Наконец, ей повезло. Однажды в сберкассу вошли сразу десять брюнетов из дагестанского ансамбля получать деньги по аккредитиву. И вслед за ними явился он.
Показал Николаю Семеновичу свое удостоверение и прошел за стеклянную перегородку.
Это был монтер из райремконторы. Тихонечко насвистывая, он начал проверять электропроводку. Особенно долго он задержался у лампы с зеленым абажуром, которая стояла на Надином столе.
— Имею два билета на «Ночи Кабирии», могу после шести зайти, — как бы невзначай сказал он.

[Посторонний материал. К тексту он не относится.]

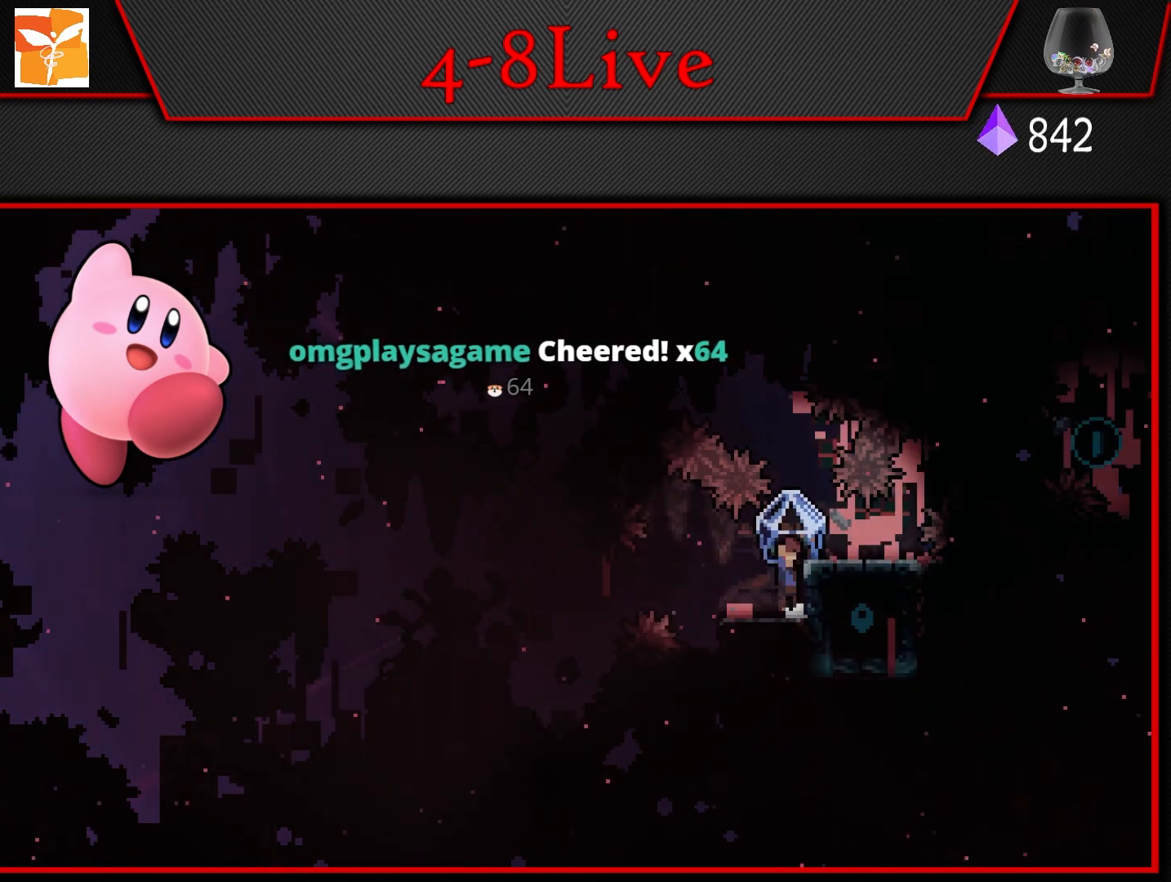
{"buttons": ["L1", "DPAD_RIGHT"], "left_stick": "center", "right_stick": "center", "events": [[17, "CROSS", "down"], [50, "DPAD_RIGHT", "down"], [150, "CROSS", "up"], [200, "DPAD_RIGHT", "up"], [450, "DPAD_RIGHT", "down"]]}
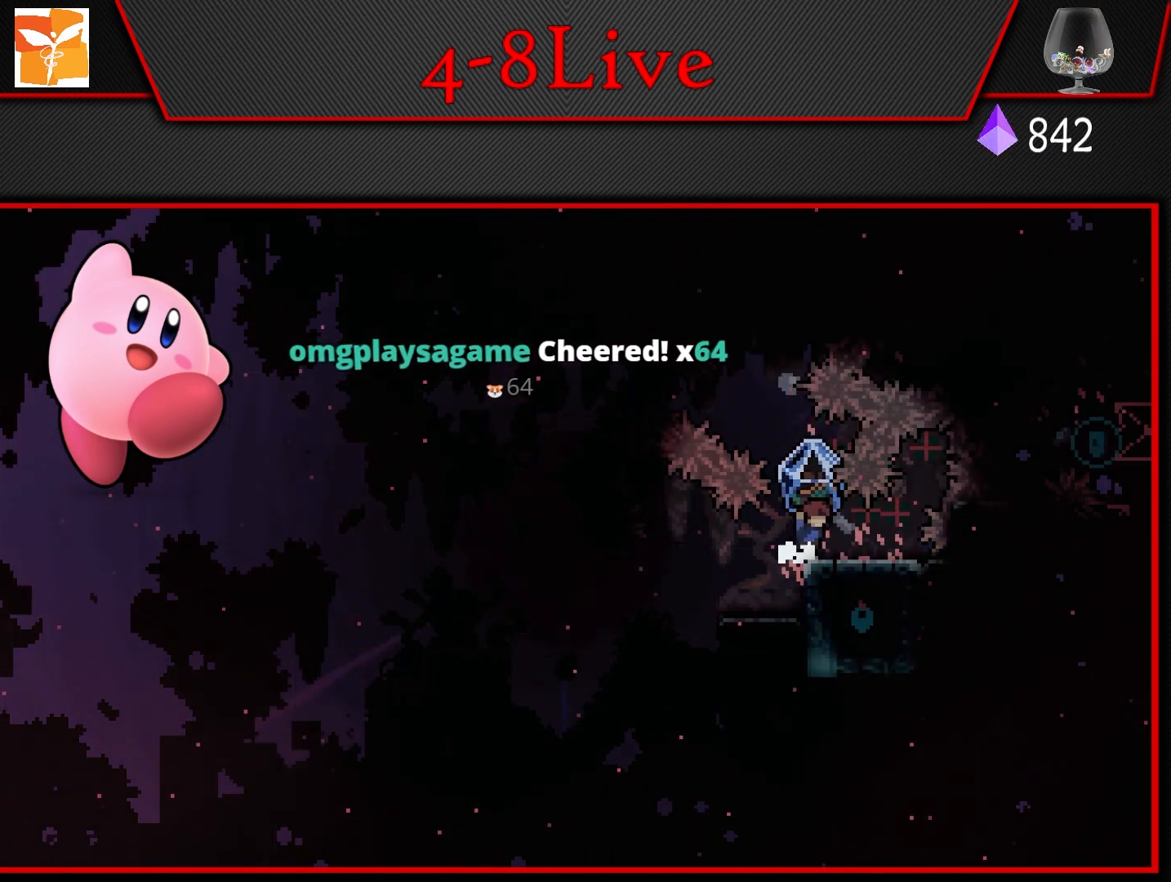
{"buttons": [], "left_stick": "center", "right_stick": "center", "events": [[250, "DPAD_RIGHT", "up"], [283, "L1", "up"]]}
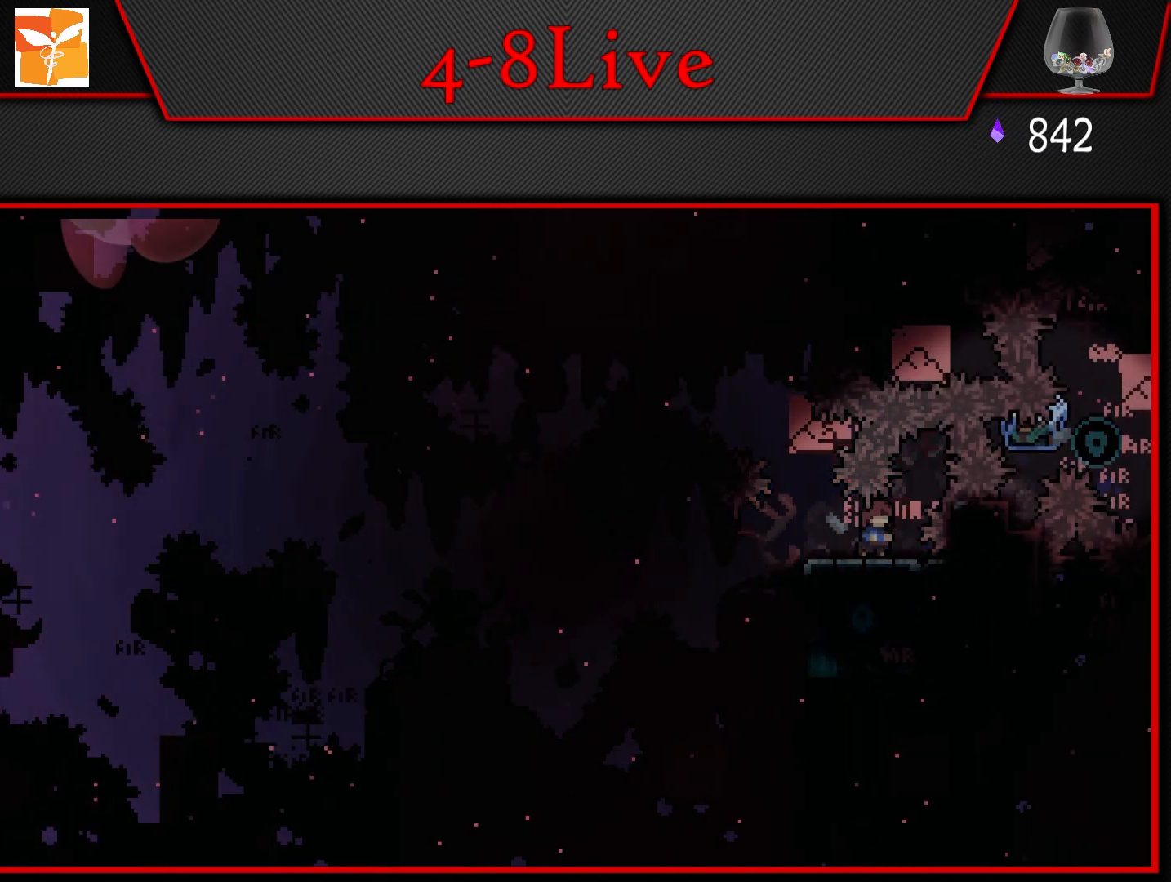
{"buttons": [], "left_stick": "center", "right_stick": "center", "events": []}
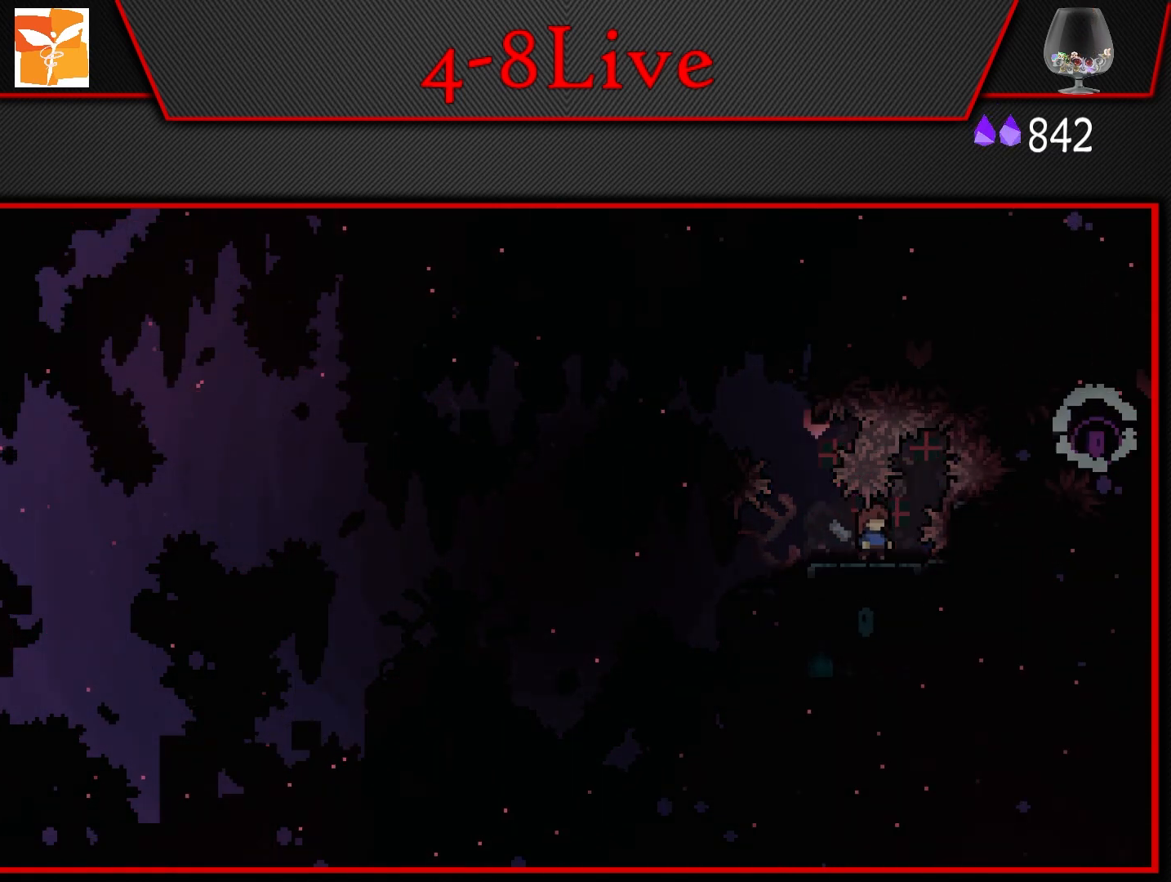
{"buttons": ["DPAD_LEFT"], "left_stick": "center", "right_stick": "center", "events": [[400, "DPAD_LEFT", "down"]]}
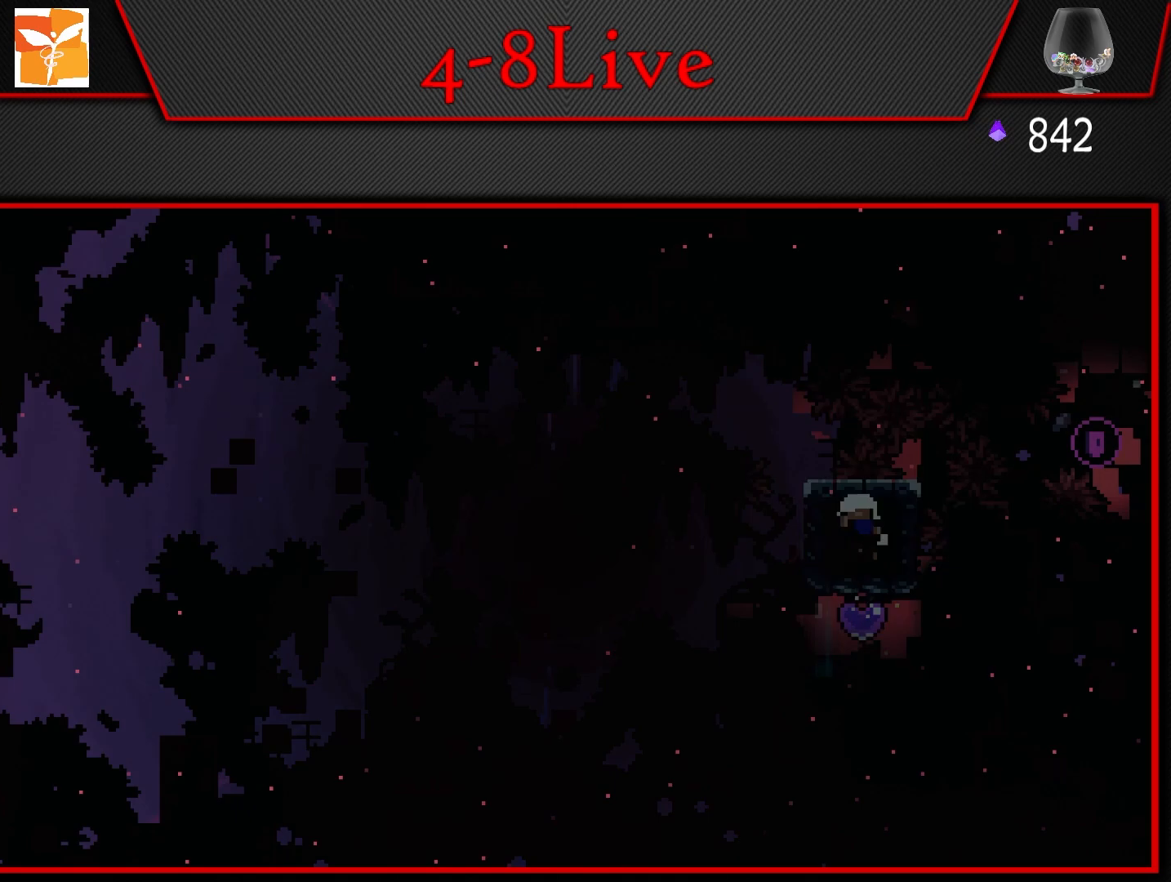
{"buttons": [], "left_stick": "center", "right_stick": "center", "events": [[83, "DPAD_LEFT", "up"], [217, "CROSS", "down"], [350, "CROSS", "up"], [417, "CROSS", "down"], [500, "CROSS", "up"]]}
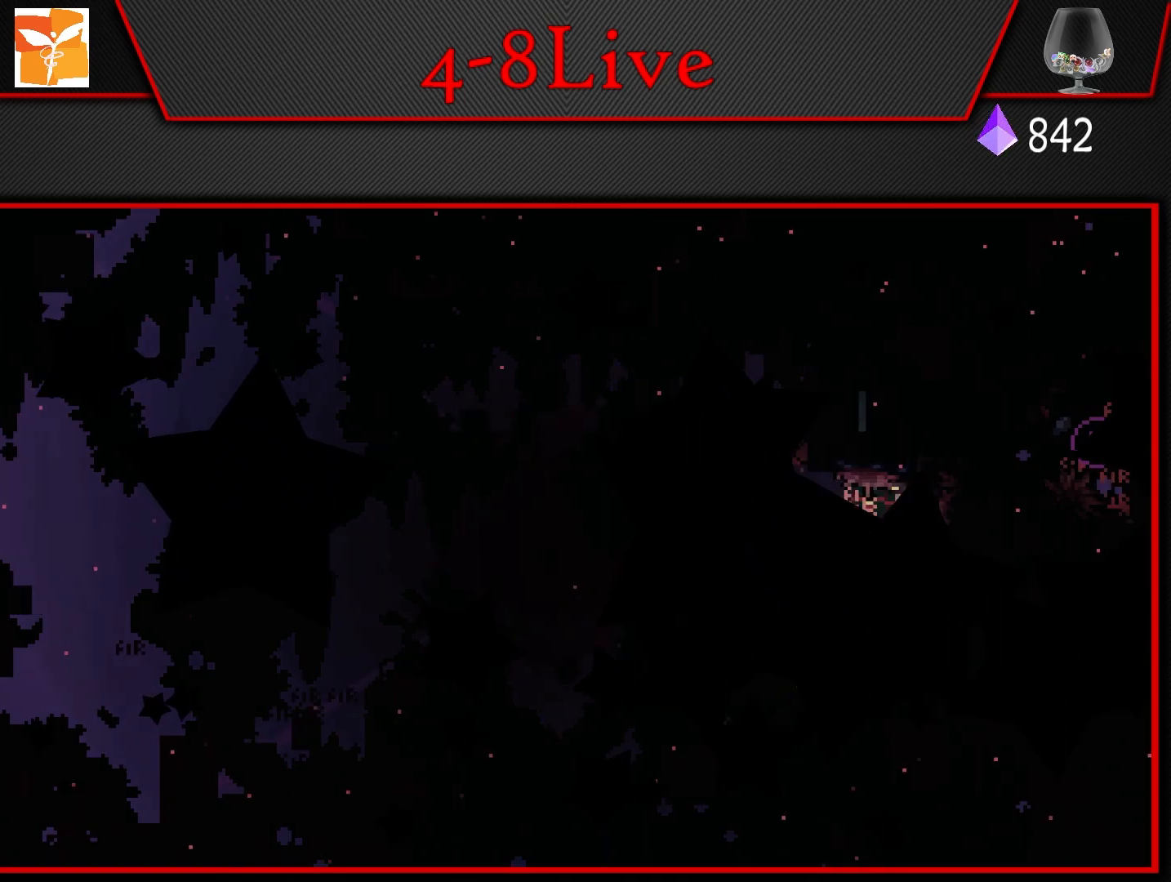
{"buttons": [], "left_stick": "center", "right_stick": "center", "events": []}
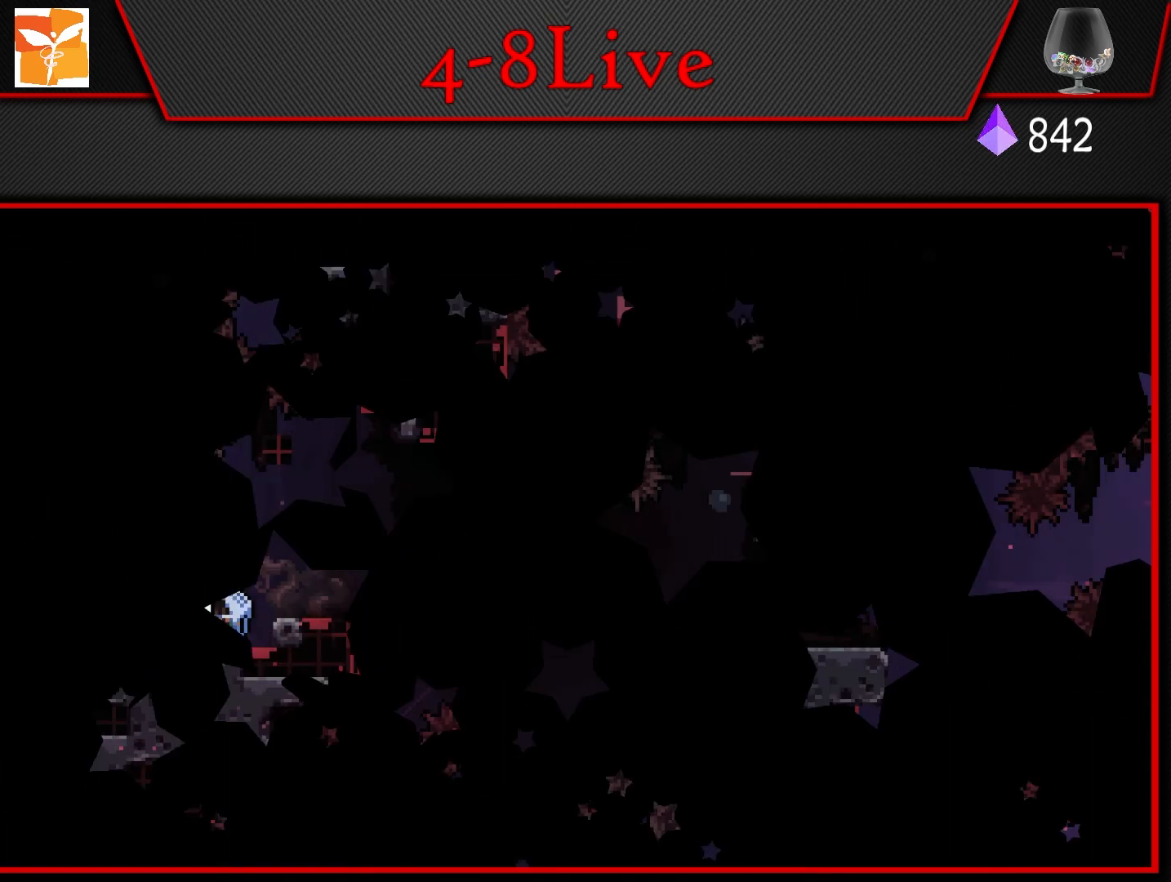
{"buttons": ["L1", "DPAD_RIGHT"], "left_stick": "center", "right_stick": "center", "events": [[250, "L1", "down"], [417, "DPAD_RIGHT", "down"]]}
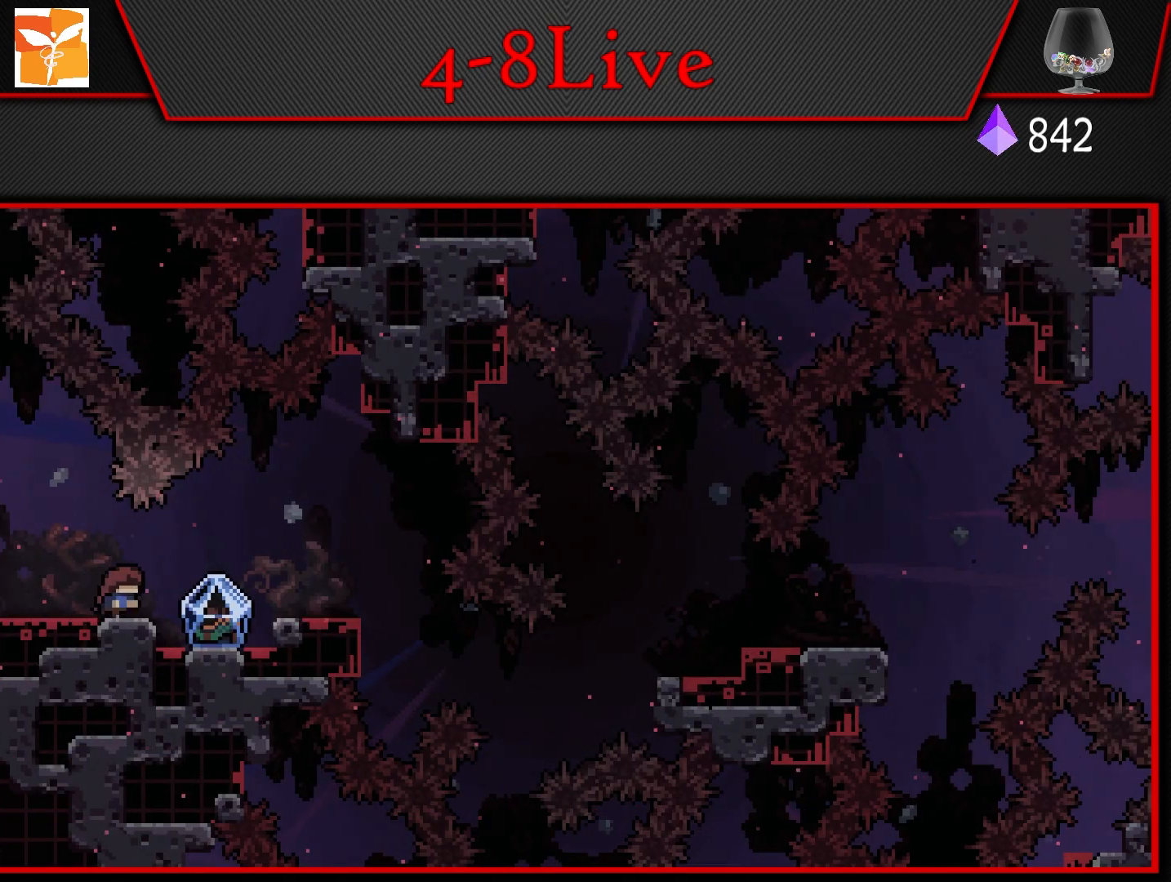
{"buttons": ["L1", "DPAD_RIGHT"], "left_stick": "center", "right_stick": "center", "events": [[367, "DPAD_RIGHT", "up"], [500, "DPAD_RIGHT", "down"]]}
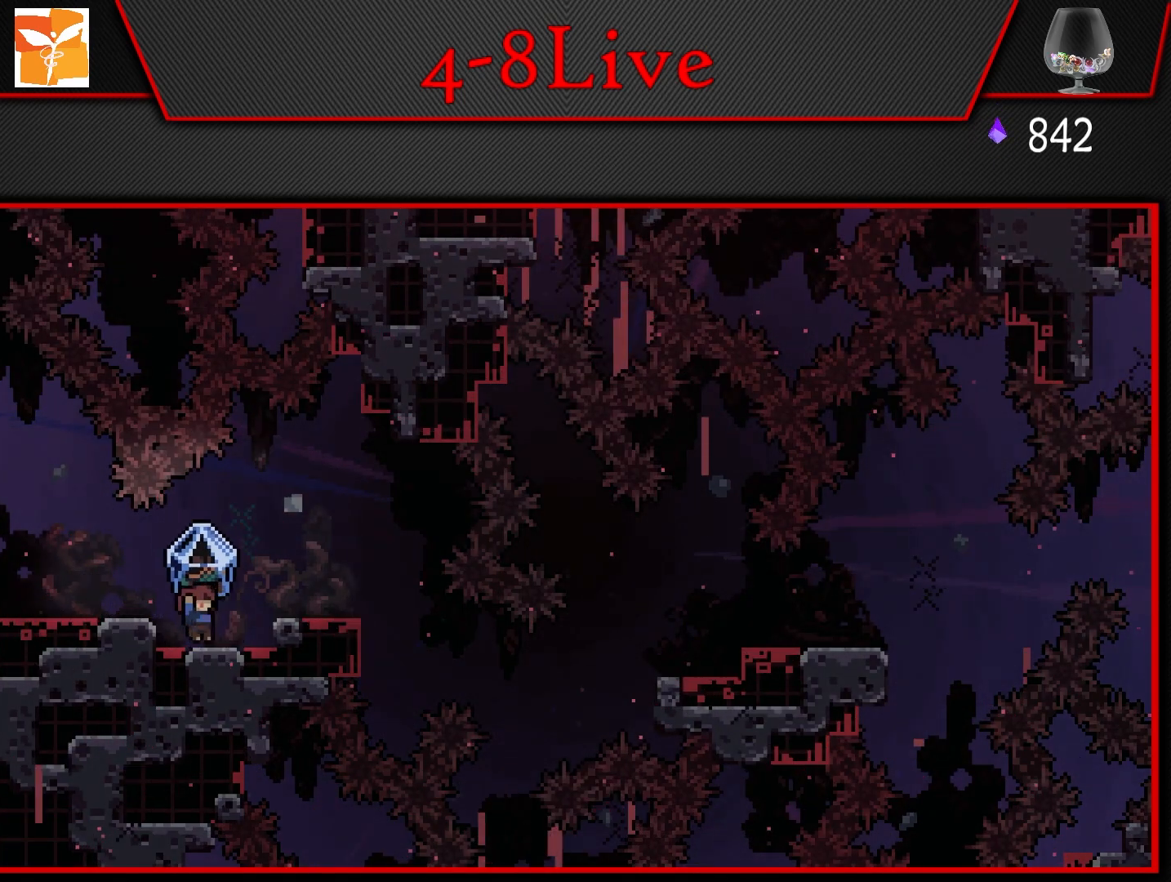
{"buttons": ["CROSS", "L1", "DPAD_RIGHT"], "left_stick": "center", "right_stick": "center", "events": [[133, "CROSS", "down"], [200, "CROSS", "up"], [483, "CROSS", "down"]]}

Надя вспыхнула и согласилась.
После этого первого совместного посещения кинотеатра повторного фильма прошло полгода. Завтра Петя везет ее в Загорянку, на дачу к своим родителям. Надя договорилась с Николаем Семеновичем, чтобы он отпустил ее пораньше, а то она не успеет приготовиться к решающей воскресной поездке.
И вот она уже на улице. Куда пойти раньше?
Надя бросилась к парикмахерской, чтобы сделать прическу. На ее счастье, очередь была небольшая. Но боже, как медленно работала мастерица! Да еще вдобавок занималась посторонними разговорами.
— …А графиня эта, дорогая моя, — рассказывала парикмахерша скрытой под белоснежной простыней клиентке, — тоже оказалась хорошей штучкой: впустила виконта через слуховое окно. И тут, как назло, граф стучится в дверь. Ужас!..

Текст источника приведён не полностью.